§ Order of the day for the Second Reading read.
* LORD WINDSOR
My Lords, the Bill which I am about to ask your Lordships to give a Second Reading to is a much more modest one than the Bill which I introduced earlier in the Session, but which I did not proceed with when I discovered that the Local Government Board objected to several of its clauses. I have made myself acquainted with the clauses to which the Local Government Board object, and have agreed to withdraw them—namely, Clauses 2, 3, 4, 8, and 9, and I now ask your Lordships to allow the Bill to be read a second time subject to that reservation. What remains is only a small portion of the Bill, but it contains, however, one or two clauses of considerable importance. The Bill had been drafted by those who have practical experience of the working of libraries, and its object was not to increase the powers of library authorities, but to make the Libraries Acts more workable. That was the sole object of the Bill, but the Local Government Board objected to certain clauses on the ground that they unnecessarily enlarged the powers of 193 library authorities, and, as I have said, I have dropped those clauses. Clause 6 is a very important one. The Public Libraries Act, 1892, empowers a library authority to make regulations for the use of their buildings, but no power is given to enforce such regulations. Following the precedent of the Public Libraries (Scotland) Act, 1887, Section 22, it is proposed to give the library authority power to make byelaws, subject to the sanction of the Local Government Board, for the regulation of the buildings under its control, and for other definite objects, so as to meet many practical difficulties which have been experienced by library authorities in the past. Clause 7 is also considered an important clause. The library authorities of two or more parishes or of two or more urban districts may now agree together for the joint use of one library, but authorities in an urban district and a parish may not so agree. This clause would enable the library authority of any district to agree with any other library authority for the joint use of a common library, etc. Although the Local Government Board do not agree with all the remaining clauses, I understand that they will not oppose the Second Reading if the five clauses I have referred to are cut out of; the Bill. On that understanding I beg to move the Second Reading of the Bill.
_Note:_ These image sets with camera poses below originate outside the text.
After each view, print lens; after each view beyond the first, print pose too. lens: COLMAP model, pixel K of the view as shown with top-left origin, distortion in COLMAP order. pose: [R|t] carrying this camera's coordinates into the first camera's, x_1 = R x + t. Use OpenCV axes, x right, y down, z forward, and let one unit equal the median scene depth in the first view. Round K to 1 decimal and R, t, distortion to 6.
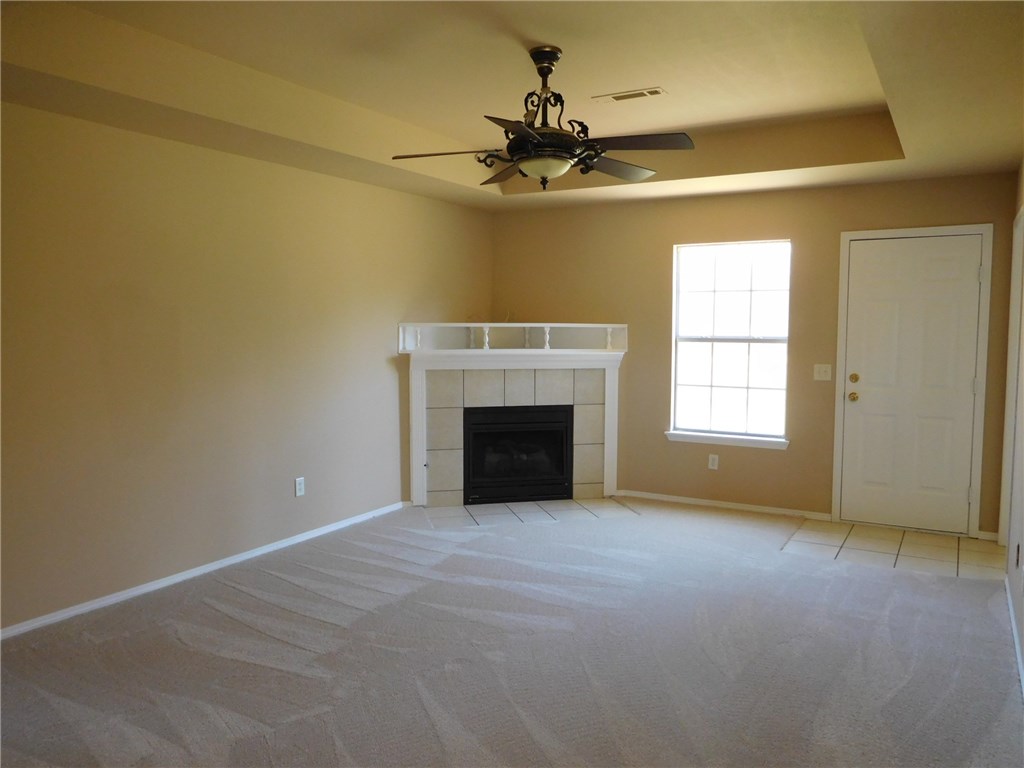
lens RADIAL K [[786.8, 0, 512.0], [0, 786.8, 384.0], [0, 0, 1]] dist [-0.001595, -0.000995]
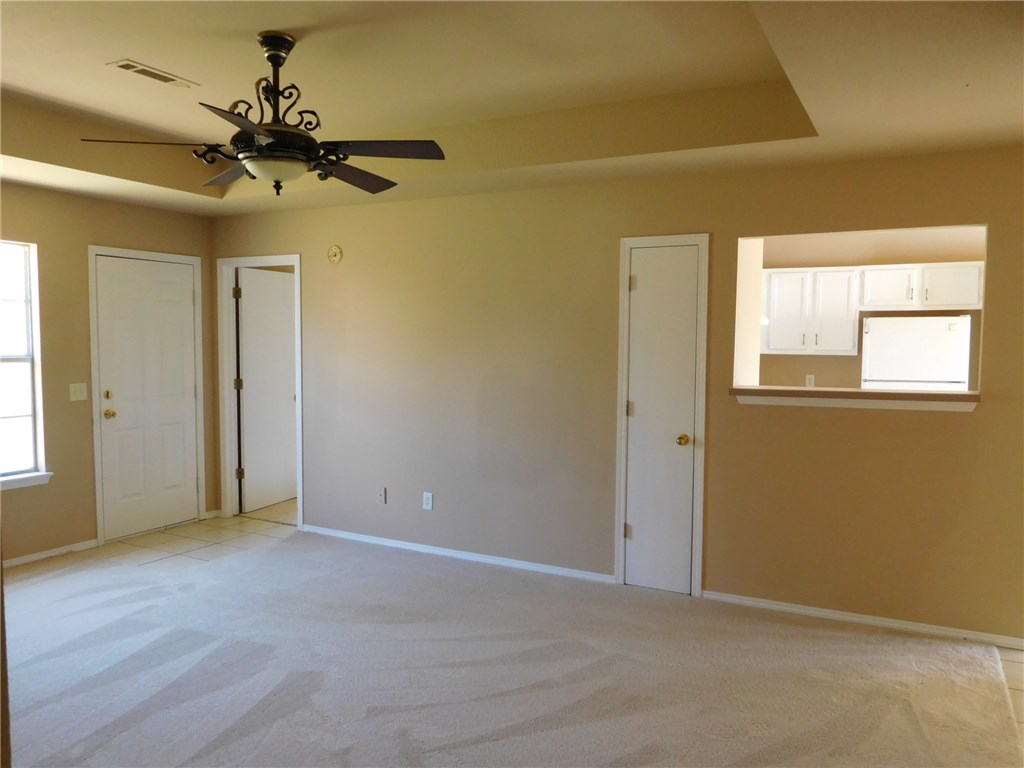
lens RADIAL K [[786.8, 0, 512.0], [0, 786.8, 384.0], [0, 0, 1]] dist [-0.001595, -0.000995]
pose [[-0.012719, -0.067161, 0.997661, -0.557532], [0.073562, 0.994975, 0.067918, -0.051155], [-0.997210, 0.074254, -0.007715, 0.499627]]
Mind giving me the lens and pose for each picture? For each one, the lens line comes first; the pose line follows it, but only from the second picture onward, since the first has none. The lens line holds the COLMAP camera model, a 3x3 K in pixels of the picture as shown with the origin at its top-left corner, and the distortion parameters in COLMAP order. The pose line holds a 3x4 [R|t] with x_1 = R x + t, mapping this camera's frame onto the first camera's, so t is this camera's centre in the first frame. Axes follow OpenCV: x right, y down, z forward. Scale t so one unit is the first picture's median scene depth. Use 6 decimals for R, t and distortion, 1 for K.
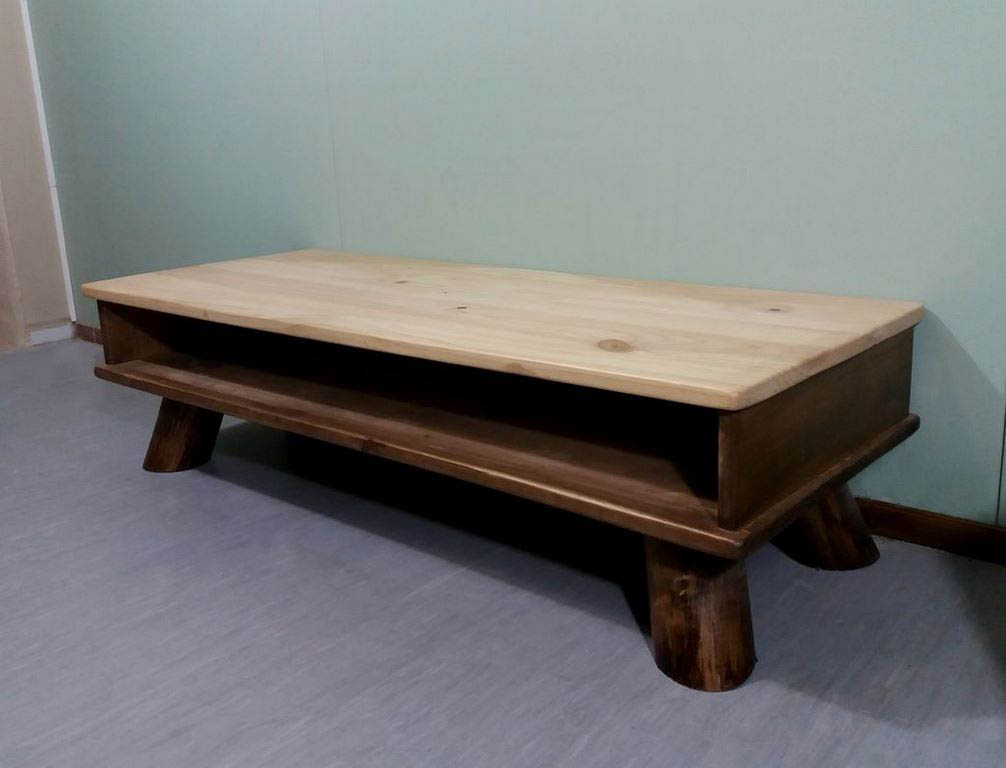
lens RADIAL K [[925.7, 0, 519.6], [0, 925.7, 338.3], [0, 0, 1]] dist [0.014302, 0.008637]
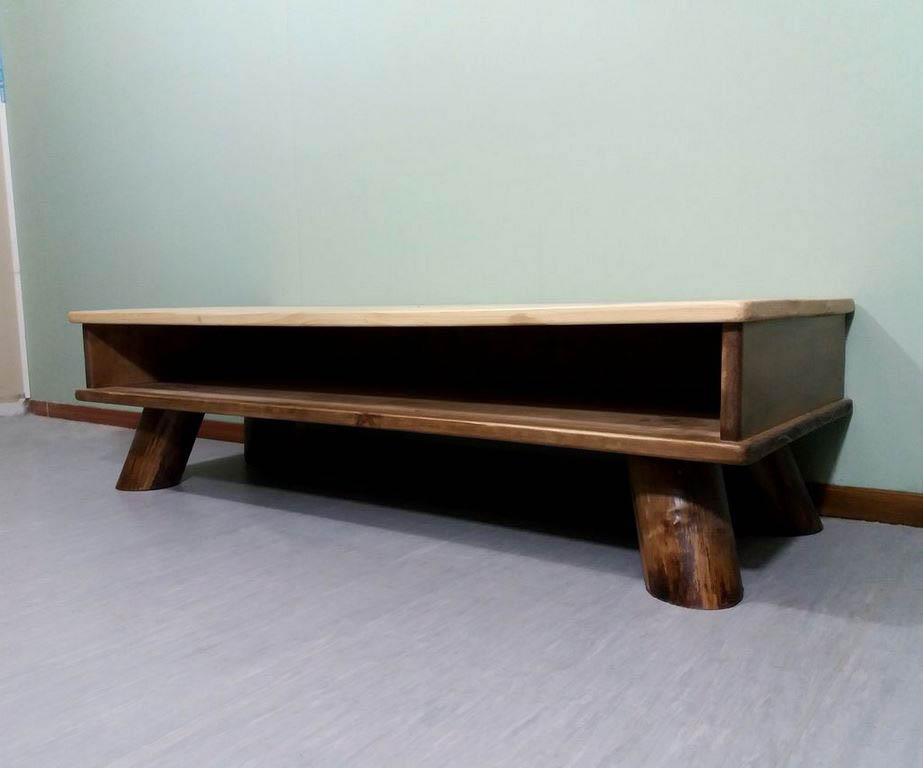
lens RADIAL K [[809.5, 0, 459.9], [0, 809.5, 397.6], [0, 0, 1]] dist [0.076388, -0.121843]
pose [[0.997062, 0.010797, 0.075840, -0.148809], [-0.002574, 0.994181, -0.107688, 0.232533], [-0.076562, 0.107176, 0.991288, 0.061349]]
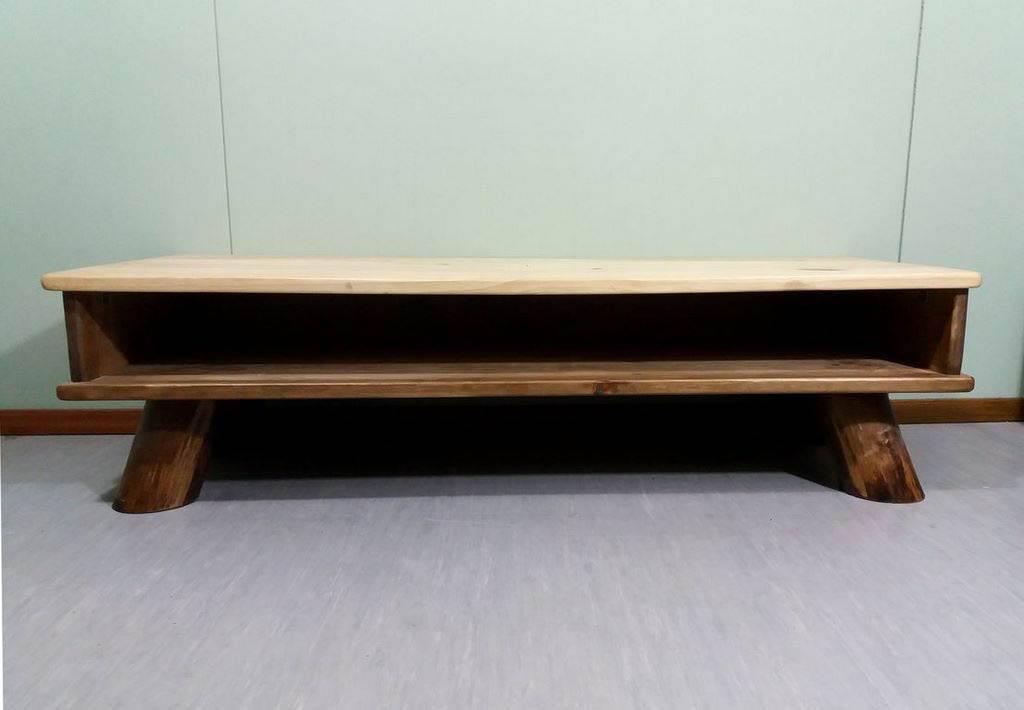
lens RADIAL K [[857.4, 0, 541.9], [0, 857.4, 397.4], [0, 0, 1]] dist [0.101024, -0.200837]
pose [[0.735239, -0.098852, 0.670560, -1.074083], [0.120084, 0.992655, 0.014668, 0.126691], [-0.667085, 0.069739, 0.741710, 0.369799]]
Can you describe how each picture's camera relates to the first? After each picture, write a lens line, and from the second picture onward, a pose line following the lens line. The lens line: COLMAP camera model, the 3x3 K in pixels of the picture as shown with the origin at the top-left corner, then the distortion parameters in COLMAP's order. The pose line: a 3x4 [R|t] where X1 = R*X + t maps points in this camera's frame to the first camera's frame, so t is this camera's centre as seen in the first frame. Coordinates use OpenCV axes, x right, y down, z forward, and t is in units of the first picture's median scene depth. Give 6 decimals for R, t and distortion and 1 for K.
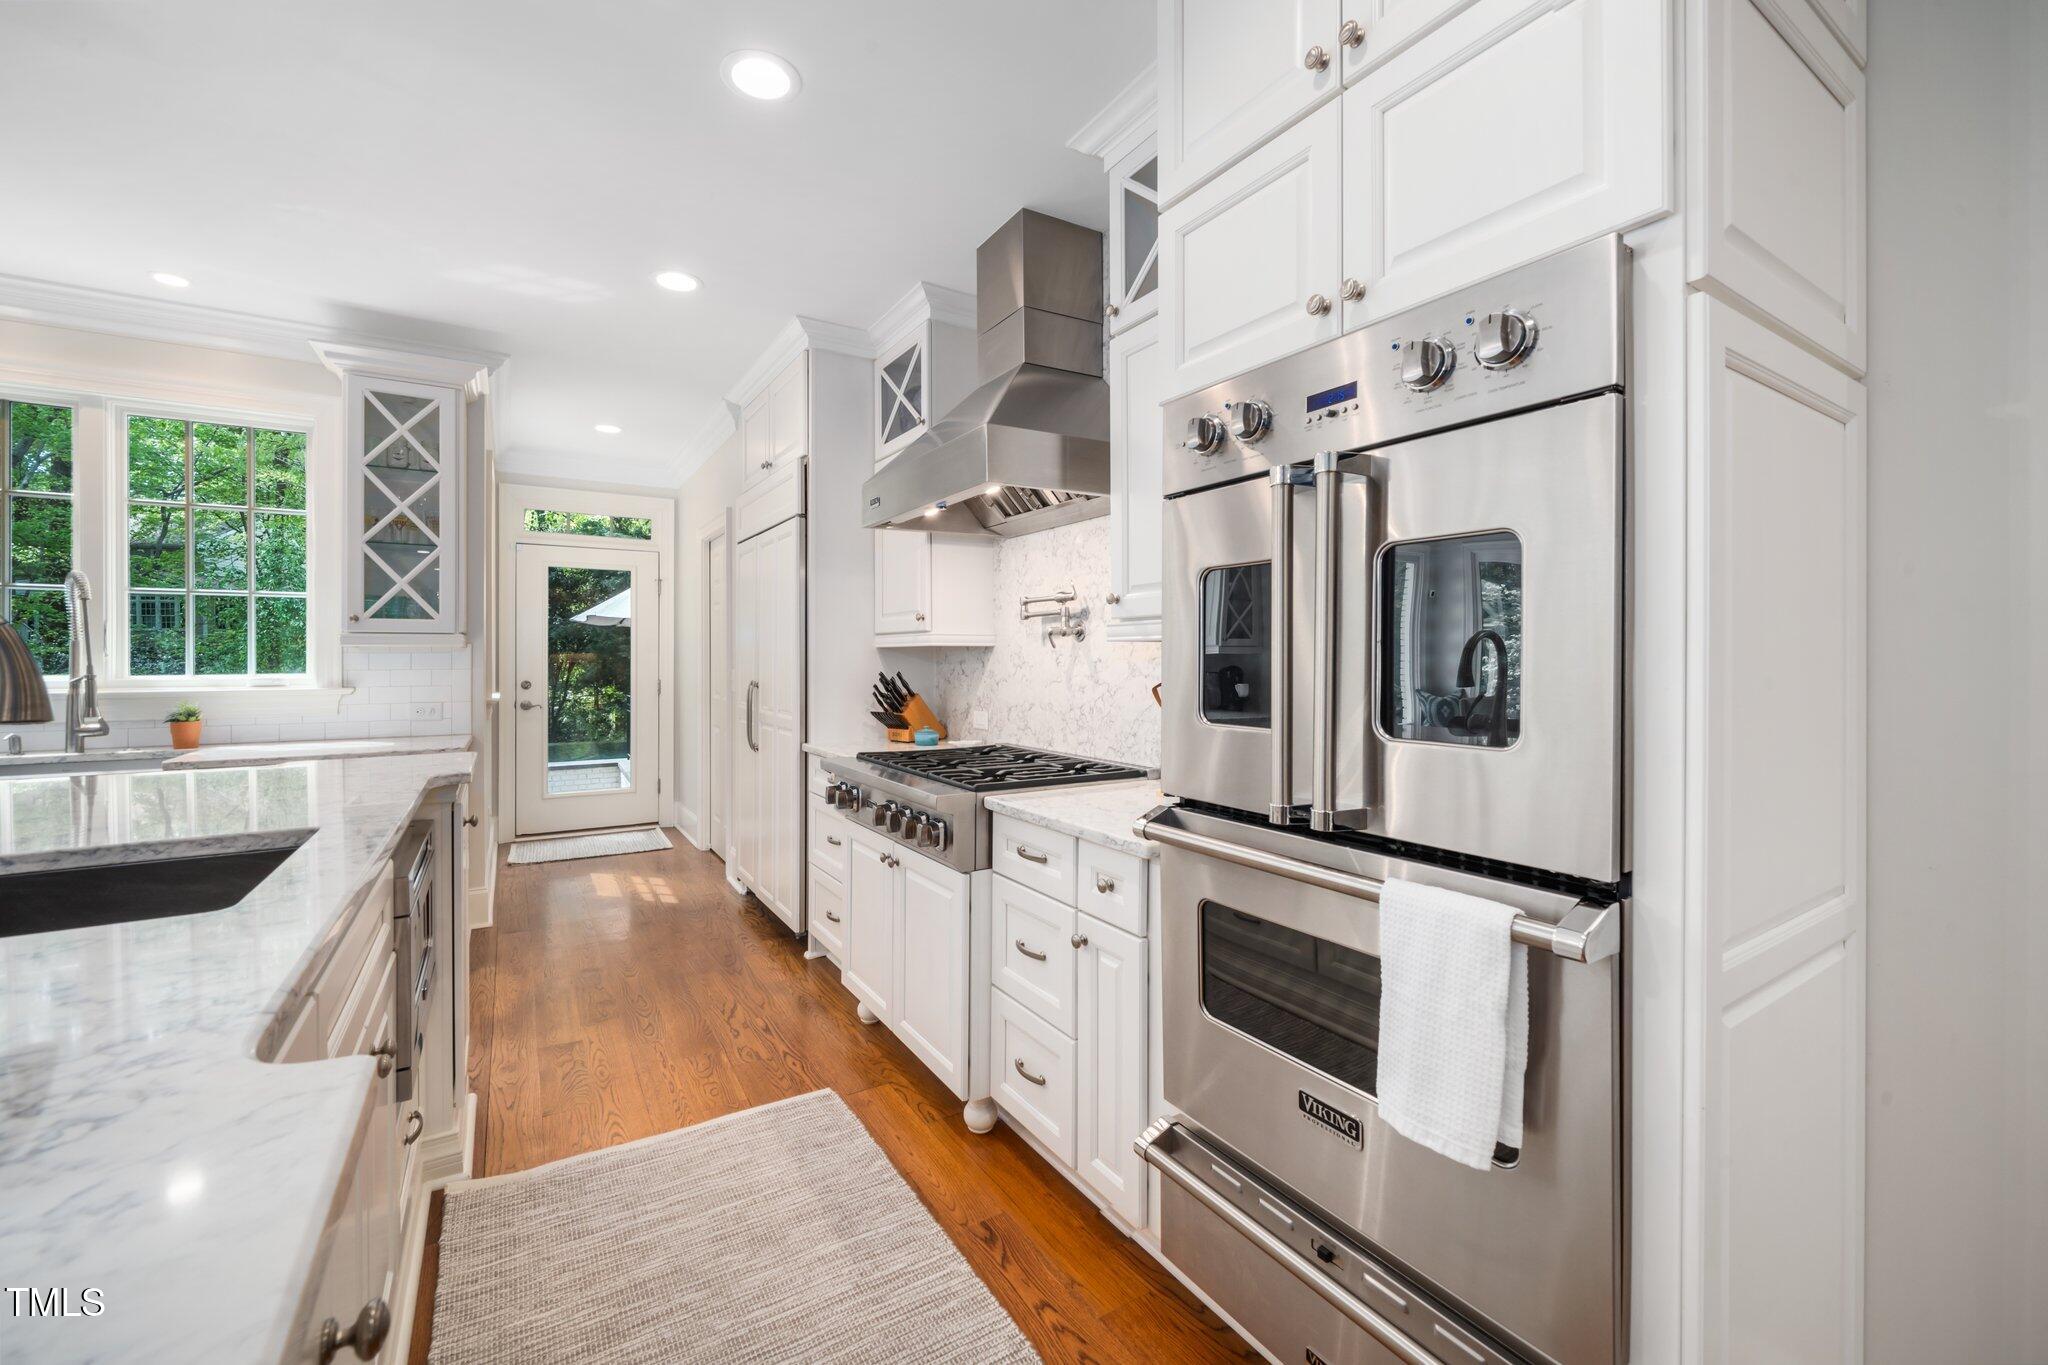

§ "That the Bill be now read 2a."—(Lord Windsor.)
* LORD HARRIS
My Lords, the withdrawal of the clauses referred to has, I understand, been agreed upon between the Local Government Board and the noble Lord; but in assenting to the Second Reading of the Bill the Local Government Board wish it to be understood that they do not commit themselves to the approval of the clauses which remain after those mentioned by the noble Lord have been struck out. I refer particularly to Clauses 6 and 10, the latter of which abolishes the present requirement of the approval of a parish meeting or vestry in certain cases. The Local Government Board is doubtful whether that clause is advisable. With this reservation I shall not oppose the Second Reading.
§ On Question, agreed to.
§ Bill committed to a Committee of the whole House on Monday next.